Instructions for the task:
Only lines with the word "Reitenspieß" belong in the answer; copy them from the records below.

___ Data excerpts ___

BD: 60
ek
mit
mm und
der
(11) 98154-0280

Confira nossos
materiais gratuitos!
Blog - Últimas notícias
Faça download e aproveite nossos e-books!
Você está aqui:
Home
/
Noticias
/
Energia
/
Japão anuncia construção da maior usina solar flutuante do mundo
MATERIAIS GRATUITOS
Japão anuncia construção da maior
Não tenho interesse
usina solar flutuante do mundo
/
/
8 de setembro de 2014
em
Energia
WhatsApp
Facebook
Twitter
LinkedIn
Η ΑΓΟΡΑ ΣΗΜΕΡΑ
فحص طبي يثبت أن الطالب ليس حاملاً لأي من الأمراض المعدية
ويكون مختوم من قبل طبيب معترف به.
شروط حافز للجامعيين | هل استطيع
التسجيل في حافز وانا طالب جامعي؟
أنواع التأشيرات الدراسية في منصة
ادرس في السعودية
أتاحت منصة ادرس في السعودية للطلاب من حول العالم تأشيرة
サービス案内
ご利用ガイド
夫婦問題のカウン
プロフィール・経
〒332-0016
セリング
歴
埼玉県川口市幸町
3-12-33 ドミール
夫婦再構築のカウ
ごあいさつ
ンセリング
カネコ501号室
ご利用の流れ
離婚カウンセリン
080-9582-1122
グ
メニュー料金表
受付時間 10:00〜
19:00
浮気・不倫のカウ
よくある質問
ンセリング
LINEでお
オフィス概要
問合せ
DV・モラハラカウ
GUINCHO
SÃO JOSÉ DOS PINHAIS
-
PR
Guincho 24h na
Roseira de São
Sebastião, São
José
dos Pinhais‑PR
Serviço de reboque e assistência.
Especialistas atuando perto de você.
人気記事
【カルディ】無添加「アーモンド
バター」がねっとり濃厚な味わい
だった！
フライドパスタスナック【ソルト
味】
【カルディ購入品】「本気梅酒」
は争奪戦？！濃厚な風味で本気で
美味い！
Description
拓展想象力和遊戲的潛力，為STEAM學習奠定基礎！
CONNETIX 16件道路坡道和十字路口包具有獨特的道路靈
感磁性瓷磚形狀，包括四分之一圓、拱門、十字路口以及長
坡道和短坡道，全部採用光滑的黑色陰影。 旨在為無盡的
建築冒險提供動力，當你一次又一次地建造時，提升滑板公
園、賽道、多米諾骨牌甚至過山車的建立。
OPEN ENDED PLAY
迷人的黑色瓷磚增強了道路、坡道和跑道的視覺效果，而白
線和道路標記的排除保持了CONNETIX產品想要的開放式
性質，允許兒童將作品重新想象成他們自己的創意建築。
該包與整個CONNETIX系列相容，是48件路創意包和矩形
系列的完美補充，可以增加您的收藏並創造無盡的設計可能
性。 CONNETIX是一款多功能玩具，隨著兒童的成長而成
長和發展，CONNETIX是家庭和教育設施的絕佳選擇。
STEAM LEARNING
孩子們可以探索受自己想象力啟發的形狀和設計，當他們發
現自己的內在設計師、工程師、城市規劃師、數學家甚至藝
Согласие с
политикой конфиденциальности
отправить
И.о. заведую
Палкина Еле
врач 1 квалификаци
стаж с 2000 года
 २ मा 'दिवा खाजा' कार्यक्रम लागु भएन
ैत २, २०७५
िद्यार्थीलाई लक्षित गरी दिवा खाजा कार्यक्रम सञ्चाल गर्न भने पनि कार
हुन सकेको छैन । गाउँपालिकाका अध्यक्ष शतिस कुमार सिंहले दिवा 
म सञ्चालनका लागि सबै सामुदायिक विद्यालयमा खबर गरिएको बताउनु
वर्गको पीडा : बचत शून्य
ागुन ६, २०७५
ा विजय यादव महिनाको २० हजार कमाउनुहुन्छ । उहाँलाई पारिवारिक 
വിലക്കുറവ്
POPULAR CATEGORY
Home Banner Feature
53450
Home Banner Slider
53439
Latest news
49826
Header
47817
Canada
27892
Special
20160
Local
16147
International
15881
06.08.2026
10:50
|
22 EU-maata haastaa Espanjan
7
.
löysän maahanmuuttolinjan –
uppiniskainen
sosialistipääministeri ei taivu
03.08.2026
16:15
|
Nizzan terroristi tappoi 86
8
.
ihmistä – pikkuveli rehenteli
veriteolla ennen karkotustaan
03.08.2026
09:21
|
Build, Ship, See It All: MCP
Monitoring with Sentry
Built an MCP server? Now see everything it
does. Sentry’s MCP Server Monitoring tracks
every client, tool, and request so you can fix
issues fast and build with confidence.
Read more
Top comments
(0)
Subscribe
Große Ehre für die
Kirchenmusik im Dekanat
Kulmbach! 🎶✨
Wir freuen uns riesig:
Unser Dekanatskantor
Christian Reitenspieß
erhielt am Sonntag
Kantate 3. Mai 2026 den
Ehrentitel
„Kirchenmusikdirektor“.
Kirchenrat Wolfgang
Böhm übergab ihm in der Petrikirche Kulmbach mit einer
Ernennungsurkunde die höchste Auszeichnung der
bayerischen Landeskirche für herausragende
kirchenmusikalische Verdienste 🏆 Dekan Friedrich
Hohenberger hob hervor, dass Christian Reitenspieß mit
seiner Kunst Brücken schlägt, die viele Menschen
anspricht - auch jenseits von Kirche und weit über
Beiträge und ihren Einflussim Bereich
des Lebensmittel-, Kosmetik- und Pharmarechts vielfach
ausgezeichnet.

___

Task response:
Christian Reitenspieß
Hohenberger hob hervor, dass Christian Reitenspieß mit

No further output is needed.